• About this exercise:
Retype, word for word, every line of the records below starting at the one that contains "staining of human" and ending at the one that contains "no significant expression"; include both of those lines and nothing more.

○ ○ ○ ○ ○ ○ ○

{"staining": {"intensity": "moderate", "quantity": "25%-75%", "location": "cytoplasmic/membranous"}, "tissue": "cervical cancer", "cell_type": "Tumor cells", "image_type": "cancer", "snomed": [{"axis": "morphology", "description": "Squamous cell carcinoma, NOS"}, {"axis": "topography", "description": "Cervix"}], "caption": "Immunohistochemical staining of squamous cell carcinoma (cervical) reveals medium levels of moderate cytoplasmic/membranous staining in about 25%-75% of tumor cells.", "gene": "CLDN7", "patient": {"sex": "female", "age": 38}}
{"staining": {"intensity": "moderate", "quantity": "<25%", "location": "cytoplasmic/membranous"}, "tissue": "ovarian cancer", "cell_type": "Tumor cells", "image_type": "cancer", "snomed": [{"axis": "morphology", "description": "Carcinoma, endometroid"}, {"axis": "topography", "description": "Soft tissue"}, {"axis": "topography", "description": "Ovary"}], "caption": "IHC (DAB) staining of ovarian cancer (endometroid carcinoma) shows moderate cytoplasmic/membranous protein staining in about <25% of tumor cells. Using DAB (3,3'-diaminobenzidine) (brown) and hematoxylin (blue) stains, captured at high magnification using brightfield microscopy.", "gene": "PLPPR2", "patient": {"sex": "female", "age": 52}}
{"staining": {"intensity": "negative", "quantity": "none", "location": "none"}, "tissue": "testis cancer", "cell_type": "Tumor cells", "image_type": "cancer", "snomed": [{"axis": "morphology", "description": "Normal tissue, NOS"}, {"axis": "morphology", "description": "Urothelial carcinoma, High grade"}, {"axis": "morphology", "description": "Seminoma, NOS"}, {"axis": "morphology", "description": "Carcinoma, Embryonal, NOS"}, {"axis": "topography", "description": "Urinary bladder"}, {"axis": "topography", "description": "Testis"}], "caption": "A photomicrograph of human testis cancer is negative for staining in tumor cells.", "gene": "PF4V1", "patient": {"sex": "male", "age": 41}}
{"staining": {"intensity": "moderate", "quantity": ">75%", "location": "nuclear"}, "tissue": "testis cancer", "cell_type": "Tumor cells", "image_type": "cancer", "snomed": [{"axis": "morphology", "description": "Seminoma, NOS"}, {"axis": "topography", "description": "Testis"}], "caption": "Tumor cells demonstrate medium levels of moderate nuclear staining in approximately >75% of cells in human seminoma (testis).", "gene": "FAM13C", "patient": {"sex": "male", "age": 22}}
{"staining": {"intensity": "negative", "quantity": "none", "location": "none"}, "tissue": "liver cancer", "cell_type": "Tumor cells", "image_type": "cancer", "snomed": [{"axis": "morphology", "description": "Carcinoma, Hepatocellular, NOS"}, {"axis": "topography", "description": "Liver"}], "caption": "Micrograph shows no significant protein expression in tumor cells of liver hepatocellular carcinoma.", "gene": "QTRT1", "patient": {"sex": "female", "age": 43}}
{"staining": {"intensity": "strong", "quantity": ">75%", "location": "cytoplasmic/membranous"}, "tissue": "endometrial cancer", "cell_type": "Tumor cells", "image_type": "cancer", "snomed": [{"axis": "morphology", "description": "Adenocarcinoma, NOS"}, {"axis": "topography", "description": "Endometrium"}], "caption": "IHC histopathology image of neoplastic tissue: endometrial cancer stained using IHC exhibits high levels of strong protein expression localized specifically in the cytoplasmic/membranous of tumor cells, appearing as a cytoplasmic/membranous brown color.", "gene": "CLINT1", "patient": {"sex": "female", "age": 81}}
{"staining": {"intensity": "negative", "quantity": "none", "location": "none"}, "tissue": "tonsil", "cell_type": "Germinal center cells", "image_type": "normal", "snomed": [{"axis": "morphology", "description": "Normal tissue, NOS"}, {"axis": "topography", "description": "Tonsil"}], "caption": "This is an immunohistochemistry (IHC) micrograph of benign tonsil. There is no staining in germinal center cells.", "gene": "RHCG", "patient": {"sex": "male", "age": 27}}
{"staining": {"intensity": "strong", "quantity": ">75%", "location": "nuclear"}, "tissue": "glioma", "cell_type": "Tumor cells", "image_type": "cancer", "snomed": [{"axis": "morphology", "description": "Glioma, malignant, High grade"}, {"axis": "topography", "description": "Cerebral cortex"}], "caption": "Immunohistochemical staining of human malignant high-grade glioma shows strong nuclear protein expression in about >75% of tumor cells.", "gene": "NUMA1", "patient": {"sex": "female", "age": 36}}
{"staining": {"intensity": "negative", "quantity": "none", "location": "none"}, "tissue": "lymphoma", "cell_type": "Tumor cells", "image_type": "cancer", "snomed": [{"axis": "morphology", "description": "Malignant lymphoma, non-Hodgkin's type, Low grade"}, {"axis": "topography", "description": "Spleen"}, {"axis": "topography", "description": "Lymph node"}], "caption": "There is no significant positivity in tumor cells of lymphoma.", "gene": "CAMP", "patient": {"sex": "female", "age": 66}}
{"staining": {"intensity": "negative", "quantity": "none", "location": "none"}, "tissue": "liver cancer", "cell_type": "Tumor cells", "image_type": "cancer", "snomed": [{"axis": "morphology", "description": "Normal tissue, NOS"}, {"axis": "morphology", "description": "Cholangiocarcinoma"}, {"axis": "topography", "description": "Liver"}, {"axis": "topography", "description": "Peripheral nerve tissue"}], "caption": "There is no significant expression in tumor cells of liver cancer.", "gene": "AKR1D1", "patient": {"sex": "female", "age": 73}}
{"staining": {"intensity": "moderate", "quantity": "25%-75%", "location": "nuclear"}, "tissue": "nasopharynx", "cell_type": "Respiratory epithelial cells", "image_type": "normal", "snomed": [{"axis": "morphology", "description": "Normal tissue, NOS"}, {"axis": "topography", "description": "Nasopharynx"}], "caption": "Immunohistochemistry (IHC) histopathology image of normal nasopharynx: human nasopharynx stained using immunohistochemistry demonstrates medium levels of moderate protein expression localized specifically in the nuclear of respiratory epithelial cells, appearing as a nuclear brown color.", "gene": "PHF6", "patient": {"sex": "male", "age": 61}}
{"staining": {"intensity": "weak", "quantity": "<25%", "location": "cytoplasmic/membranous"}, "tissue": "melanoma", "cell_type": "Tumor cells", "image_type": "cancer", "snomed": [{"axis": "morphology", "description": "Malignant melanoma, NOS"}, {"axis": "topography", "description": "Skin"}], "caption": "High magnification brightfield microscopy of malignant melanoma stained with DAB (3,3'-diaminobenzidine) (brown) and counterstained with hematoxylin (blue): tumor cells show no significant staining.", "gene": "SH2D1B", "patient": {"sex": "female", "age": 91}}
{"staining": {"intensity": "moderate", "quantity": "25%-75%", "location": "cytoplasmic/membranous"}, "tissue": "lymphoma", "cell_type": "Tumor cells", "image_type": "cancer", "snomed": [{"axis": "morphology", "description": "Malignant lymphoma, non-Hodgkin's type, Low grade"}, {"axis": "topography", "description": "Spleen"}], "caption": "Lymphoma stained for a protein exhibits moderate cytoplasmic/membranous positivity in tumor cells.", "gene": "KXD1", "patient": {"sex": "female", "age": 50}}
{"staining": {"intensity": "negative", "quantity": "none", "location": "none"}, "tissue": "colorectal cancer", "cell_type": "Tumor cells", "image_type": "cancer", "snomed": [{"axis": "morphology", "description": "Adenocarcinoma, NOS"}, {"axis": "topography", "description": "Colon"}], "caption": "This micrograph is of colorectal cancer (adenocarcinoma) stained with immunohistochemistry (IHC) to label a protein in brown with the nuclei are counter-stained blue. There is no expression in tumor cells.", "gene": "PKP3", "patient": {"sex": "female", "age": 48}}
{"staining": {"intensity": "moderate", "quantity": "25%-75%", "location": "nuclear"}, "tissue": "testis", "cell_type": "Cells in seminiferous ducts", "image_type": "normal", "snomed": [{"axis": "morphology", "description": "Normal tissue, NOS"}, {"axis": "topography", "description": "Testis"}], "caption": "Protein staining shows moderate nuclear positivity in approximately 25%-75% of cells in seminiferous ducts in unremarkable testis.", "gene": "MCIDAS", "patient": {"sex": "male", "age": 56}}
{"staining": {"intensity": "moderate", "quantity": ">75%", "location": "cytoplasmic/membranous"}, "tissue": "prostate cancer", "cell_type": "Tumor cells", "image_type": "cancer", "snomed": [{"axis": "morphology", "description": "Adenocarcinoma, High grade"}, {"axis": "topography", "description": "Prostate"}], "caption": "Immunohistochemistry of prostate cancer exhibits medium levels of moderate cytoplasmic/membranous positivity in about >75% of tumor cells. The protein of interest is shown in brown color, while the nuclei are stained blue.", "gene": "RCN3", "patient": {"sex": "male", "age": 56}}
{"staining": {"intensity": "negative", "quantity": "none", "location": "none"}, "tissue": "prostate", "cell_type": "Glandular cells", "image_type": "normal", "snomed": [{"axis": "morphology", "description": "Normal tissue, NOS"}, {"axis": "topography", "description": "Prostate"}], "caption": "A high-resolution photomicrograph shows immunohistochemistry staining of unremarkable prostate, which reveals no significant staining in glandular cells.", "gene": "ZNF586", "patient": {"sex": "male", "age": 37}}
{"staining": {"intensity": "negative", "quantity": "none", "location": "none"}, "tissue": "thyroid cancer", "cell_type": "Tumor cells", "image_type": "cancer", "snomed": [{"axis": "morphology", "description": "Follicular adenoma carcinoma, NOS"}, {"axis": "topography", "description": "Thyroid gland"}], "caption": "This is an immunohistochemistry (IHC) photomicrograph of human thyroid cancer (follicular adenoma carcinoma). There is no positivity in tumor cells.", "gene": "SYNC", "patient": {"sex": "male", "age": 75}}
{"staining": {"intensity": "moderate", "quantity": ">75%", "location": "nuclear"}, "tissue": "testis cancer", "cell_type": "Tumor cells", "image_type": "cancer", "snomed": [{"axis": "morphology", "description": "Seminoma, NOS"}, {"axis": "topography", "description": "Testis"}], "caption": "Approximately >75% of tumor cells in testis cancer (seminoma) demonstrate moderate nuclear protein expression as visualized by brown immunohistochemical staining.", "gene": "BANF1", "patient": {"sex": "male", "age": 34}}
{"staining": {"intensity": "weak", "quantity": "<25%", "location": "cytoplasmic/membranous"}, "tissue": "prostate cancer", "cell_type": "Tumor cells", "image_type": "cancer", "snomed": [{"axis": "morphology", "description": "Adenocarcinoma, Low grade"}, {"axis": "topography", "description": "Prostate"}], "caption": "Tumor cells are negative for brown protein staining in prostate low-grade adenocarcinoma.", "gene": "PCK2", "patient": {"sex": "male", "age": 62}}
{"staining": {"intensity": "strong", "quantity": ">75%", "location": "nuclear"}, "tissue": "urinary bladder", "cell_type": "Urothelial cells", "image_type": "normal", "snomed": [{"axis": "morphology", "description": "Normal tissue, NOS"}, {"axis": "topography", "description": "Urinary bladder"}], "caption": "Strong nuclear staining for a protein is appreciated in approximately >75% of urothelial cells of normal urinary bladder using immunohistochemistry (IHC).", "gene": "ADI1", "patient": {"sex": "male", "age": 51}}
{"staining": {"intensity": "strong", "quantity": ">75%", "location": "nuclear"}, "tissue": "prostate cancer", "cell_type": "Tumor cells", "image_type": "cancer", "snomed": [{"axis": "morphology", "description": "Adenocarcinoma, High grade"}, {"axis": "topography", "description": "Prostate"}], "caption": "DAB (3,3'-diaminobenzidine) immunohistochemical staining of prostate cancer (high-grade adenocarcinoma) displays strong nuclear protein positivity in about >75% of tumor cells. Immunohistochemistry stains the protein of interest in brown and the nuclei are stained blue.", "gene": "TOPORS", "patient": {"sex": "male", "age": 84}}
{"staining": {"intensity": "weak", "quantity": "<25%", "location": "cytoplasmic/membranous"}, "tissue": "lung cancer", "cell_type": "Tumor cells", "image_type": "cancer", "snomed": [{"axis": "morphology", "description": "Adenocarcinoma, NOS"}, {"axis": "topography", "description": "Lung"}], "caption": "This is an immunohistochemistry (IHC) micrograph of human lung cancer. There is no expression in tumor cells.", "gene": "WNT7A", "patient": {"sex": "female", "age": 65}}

○ ○ ○ ○ ○ ○ ○

• Completed exercise:
{"staining": {"intensity": "strong", "quantity": ">75%", "location": "nuclear"}, "tissue": "glioma", "cell_type": "Tumor cells", "image_type": "cancer", "snomed": [{"axis": "morphology", "description": "Glioma, malignant, High grade"}, {"axis": "topography", "description": "Cerebral cortex"}], "caption": "Immunohistochemical staining of human malignant high-grade glioma shows strong nuclear protein expression in about >75% of tumor cells.", "gene": "NUMA1", "patient": {"sex": "female", "age": 36}}
{"staining": {"intensity": "negative", "quantity": "none", "location": "none"}, "tissue": "lymphoma", "cell_type": "Tumor cells", "image_type": "cancer", "snomed": [{"axis": "morphology", "description": "Malignant lymphoma, non-Hodgkin's type, Low grade"}, {"axis": "topography", "description": "Spleen"}, {"axis": "topography", "description": "Lymph node"}], "caption": "There is no significant positivity in tumor cells of lymphoma.", "gene": "CAMP", "patient": {"sex": "female", "age": 66}}
{"staining": {"intensity": "negative", "quantity": "none", "location": "none"}, "tissue": "liver cancer", "cell_type": "Tumor cells", "image_type": "cancer", "snomed": [{"axis": "morphology", "description": "Normal tissue, NOS"}, {"axis": "morphology", "description": "Cholangiocarcinoma"}, {"axis": "topography", "description": "Liver"}, {"axis": "topography", "description": "Peripheral nerve tissue"}], "caption": "There is no significant expression in tumor cells of liver cancer.", "gene": "AKR1D1", "patient": {"sex": "female", "age": 73}}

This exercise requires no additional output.